In 2017, Igloliorte was awarded the Canada Council for the Arts grant. This allowed her to collaborate with performance artists Peter Morin and Ayumi Goto, inspiring her to explore another facet of art. When visiting Labrador to film elders with youth, she did an interpretive dance during the Winter Solstice.

Igloliorte believes this type of growth allowed her to refine her skillset to become a better artist. “When I do work with the Innu First nations I am given a measure of  creative freedom. So how I film, edit and collaborate is up to me,” she explains.

Keeping in contact with filmmakers, photo-based friends and other artists is an informal way of exchanging ideas and skill sharing, according to Igloliorte. “All of the learning builds on each other,” she says.

Not liking the recent completely virtual pandemic world, Igloliorte recently decided to learn how to paint. After rolling out giant laser cuttings on mylar made a couple of years ago with the intent to project video through them, she immediately saw how they would work as stencils. Using watercolor paint and gouache with a sponge on the large stencils of caribou, she began painting details of lichen, mosses and berries on them.

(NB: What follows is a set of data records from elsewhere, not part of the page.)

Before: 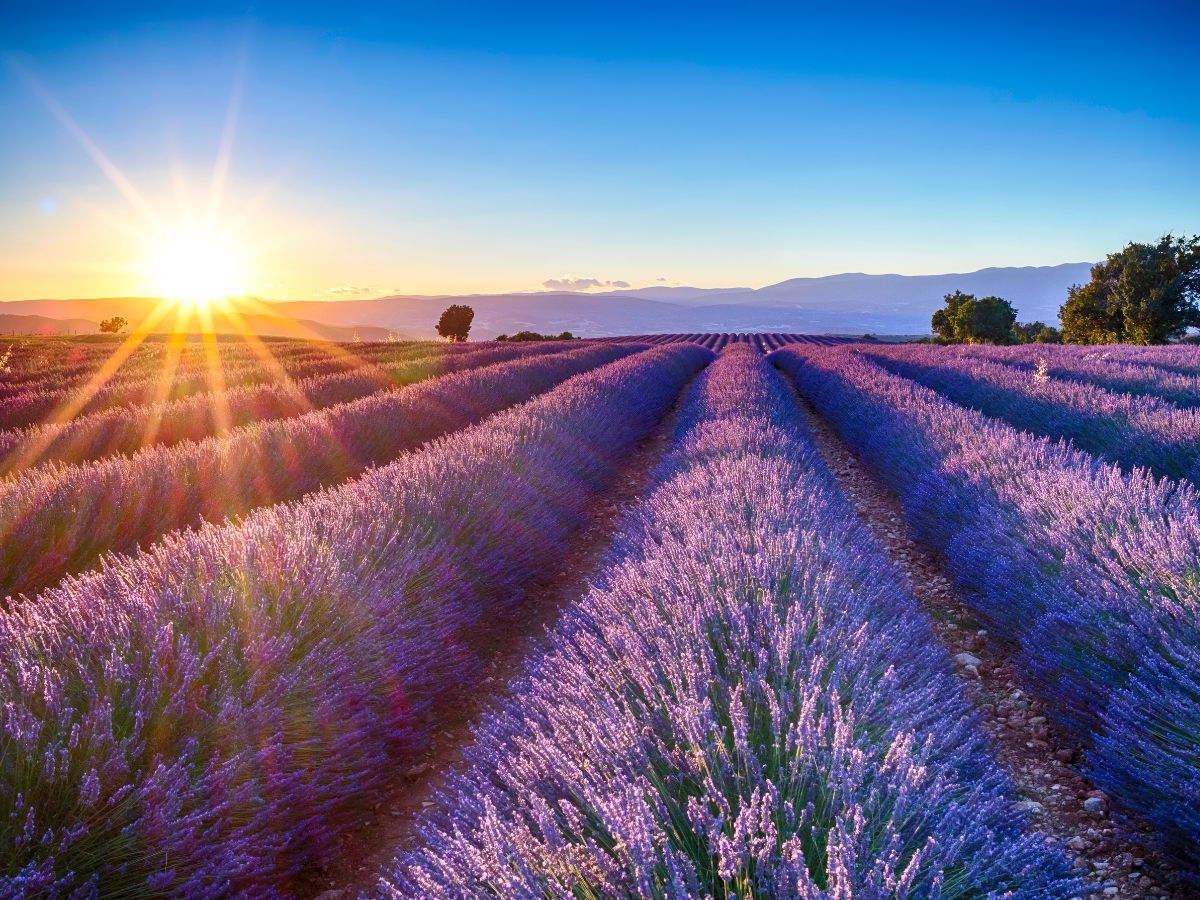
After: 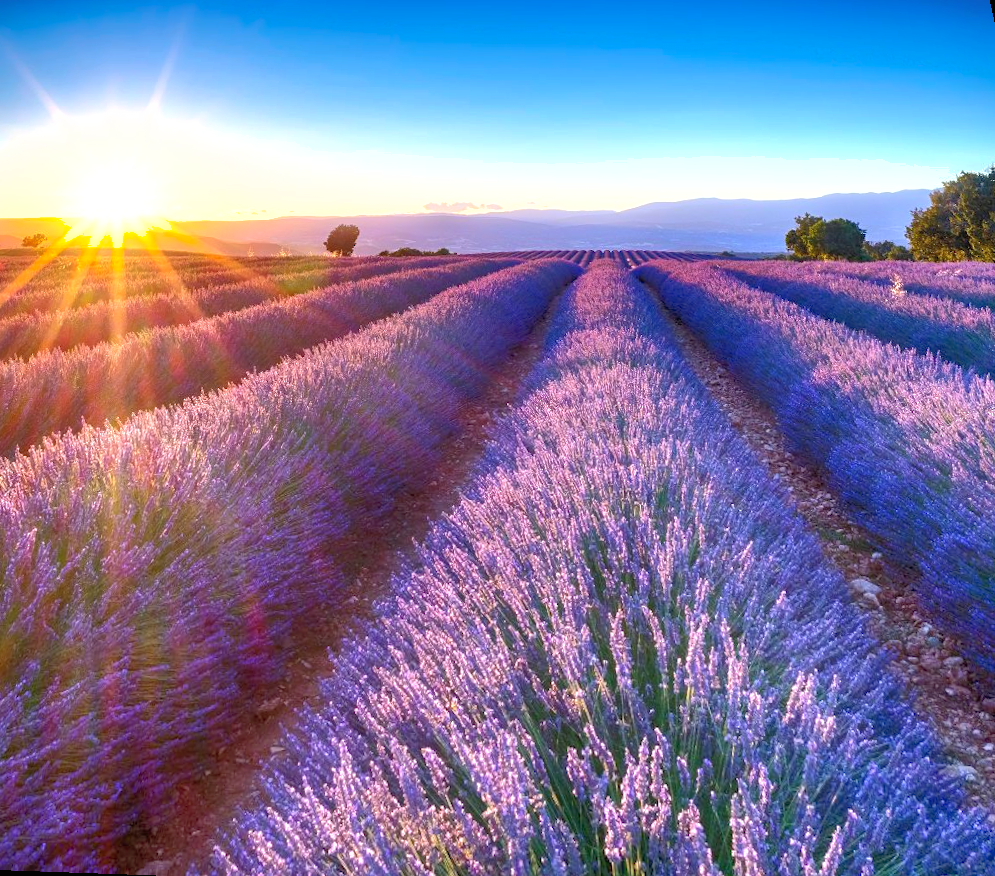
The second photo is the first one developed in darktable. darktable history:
bloom: size 3%, threshold 100%, strength 0%
shadows and highlights: on, module defaults
exposure: black level correction 0, exposure 0.5 EV, compensate highlight preservation false
rotate and perspective: rotation 0.72°, lens shift (vertical) -0.352, lens shift (horizontal) -0.051, crop left 0.152, crop right 0.859, crop top 0.019, crop bottom 0.964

It was this type of exploration that inspired her to do her residency at Griffin Arts Project. “I was motivated to do the residency at Griffin Arts Project to have a chance to have a change of space and to work in a large space to see what would happen,” says Igloliorte. “Luckily it’s working and my creativity is flourishing there.”

Stemming injustice

Igloliorte is also very attuned to society’s growing injustice in terms of racism and sexism. She compares it to an infected boil that has grown larger and larger, popped, and the puss is now oozing out. “How do we remedy the infection?” she asks. “It requires us to find out what the hidden causes are, what are the imbalances in the body that caused it, then apply the balm for the wound externally and internally.”

Igloliorte believes that visual documentation is the reason why people cannot deny that horrifying racism and injustices exist, and believes that there is a movement away from apathy towards an awareness and acknowledgment of injustices.  “People are no longer ignoring racism, sexism, we are no longer tolerating the misdeeds of people in power,” she asserts. “We are reaching a tipping point towards unity, though the road to this is long and treacherous.”

Apathy is starting to not be an option, according to Igloliorte, who believes that people on the sidelines are joining the movement to not be left behind. “The long vision is that all of us will look towards each other as brother and sister…including the animals and the plants,” she says. “How do I as a mom, as an artist, as a friend work towards this great goal that will take many generations to achieve?”

Igloliorte hopes to continue community and artistic collaborations. She has a solo show planned for the summer of 2022 at the Grenfell Art Gallery in Newfoundland.